Unfortunately, none of these considerations seem to matter to President Trump and his advisers. They will move forward with the implementation of this new nuclear posture.

Almost at the same time that the new NPR was being released another agency of the US government, the Energy Information Agency (EIA), released its Petroleum Supply Monthly report. This obscure report confirmed that the country is going through an extraordinary energy boom. In November the US produced more than 10 million barrels of crude per day, a volume it had not reached since 1970. Moreover, not only did it break a 40-year-old production record, but also in January it exported its crude to the United Arab Emirates.

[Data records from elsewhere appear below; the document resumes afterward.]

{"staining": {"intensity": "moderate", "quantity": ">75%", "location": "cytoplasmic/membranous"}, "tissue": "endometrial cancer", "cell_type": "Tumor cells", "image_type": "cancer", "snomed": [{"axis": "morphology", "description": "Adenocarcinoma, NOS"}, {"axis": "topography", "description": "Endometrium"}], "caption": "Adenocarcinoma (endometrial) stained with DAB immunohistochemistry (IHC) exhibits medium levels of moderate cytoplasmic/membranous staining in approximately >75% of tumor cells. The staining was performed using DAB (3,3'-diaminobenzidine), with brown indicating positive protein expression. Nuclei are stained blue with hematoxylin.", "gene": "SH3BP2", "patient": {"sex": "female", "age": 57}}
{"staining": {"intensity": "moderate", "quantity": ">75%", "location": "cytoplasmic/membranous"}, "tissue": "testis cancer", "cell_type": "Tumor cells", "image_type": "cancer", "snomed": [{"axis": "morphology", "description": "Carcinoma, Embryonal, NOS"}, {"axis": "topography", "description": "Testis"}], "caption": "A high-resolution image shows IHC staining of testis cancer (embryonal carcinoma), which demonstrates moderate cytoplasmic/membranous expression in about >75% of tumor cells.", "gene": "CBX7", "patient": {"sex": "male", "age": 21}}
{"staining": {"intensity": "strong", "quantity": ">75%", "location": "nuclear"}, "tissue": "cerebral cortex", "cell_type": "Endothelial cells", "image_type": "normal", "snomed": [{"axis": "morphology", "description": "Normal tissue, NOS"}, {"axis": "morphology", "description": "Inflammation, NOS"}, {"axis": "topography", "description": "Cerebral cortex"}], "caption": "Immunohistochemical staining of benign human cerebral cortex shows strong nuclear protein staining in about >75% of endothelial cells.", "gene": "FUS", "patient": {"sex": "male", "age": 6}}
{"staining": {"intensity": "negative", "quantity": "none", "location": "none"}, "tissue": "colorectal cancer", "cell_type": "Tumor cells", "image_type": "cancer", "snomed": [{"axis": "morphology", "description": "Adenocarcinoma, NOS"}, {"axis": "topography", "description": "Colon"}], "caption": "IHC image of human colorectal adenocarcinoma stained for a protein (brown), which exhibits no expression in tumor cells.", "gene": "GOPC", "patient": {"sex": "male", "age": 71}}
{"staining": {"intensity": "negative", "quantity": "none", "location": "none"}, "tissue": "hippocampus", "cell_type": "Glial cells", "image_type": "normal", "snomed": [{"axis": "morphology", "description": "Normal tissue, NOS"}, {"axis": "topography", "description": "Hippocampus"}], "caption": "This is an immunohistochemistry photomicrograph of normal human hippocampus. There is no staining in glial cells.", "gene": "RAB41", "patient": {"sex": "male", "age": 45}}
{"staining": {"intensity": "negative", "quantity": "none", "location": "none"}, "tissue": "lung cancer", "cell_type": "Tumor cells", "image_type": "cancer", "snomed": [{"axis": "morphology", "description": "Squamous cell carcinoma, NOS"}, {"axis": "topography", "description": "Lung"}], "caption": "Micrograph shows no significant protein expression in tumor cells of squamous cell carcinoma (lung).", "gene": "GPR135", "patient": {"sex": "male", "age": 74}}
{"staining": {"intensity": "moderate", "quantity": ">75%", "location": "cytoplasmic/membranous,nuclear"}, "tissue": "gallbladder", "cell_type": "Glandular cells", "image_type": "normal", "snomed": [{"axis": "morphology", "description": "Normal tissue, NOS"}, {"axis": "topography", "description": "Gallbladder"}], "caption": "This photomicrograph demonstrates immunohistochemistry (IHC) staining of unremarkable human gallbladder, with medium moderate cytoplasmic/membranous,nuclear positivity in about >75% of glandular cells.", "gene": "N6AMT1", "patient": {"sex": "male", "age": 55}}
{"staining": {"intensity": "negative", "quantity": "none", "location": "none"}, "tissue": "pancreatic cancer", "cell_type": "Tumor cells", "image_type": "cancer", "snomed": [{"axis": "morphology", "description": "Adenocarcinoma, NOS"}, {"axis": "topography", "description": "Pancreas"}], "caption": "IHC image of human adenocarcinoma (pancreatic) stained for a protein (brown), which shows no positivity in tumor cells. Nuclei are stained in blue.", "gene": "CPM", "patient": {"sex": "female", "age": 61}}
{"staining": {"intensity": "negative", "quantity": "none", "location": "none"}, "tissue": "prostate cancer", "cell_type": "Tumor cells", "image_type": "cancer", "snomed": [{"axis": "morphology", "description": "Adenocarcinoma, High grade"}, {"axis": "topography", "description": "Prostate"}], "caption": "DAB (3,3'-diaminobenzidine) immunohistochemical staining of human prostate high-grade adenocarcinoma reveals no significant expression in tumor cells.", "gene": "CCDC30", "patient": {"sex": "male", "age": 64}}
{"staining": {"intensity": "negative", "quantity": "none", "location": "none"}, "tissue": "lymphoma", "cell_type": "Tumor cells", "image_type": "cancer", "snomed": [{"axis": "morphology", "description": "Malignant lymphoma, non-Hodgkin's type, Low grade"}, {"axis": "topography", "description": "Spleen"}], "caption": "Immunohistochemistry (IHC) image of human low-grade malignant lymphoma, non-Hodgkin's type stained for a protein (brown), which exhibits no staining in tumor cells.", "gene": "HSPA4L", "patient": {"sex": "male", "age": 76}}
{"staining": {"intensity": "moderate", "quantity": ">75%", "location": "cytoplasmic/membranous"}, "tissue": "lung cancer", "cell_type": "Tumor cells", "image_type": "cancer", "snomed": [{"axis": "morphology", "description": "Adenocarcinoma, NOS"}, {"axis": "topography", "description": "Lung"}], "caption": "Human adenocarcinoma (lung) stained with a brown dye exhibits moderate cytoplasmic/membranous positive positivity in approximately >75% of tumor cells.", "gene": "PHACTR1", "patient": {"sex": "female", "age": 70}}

The EIA notes that half of those 10 million barrels produced daily last November came from previously inaccessible fields. Now it is possible to extract oil and gas from the shale rocks through the hydraulic fragmentation of these rocks (“fracking”). Only 10 years ago, just 7% of the crude produced in the US came from these formations. Now it is 51%.

Among the many economic and geopolitical consequences of this oil boom one looms large. It also belongs to the same category of the impacts of the newly released NPR.

Both the new nuclear stance and the growing energy autonomy of the US reinforce the isolationism that characterizes Donald Trump’s mindset. With the nuclear trigger lighter than ever and with more energy independence than ever, the mistaken illusion that the US does not need the rest of the world may look more real to the current decision-makers and Trump supporting politicians in Washington.

“America alone” is not just a hypothetical description of this president’s ideas. It’s a slogan that perfectly sums up where Trump is taking the United States.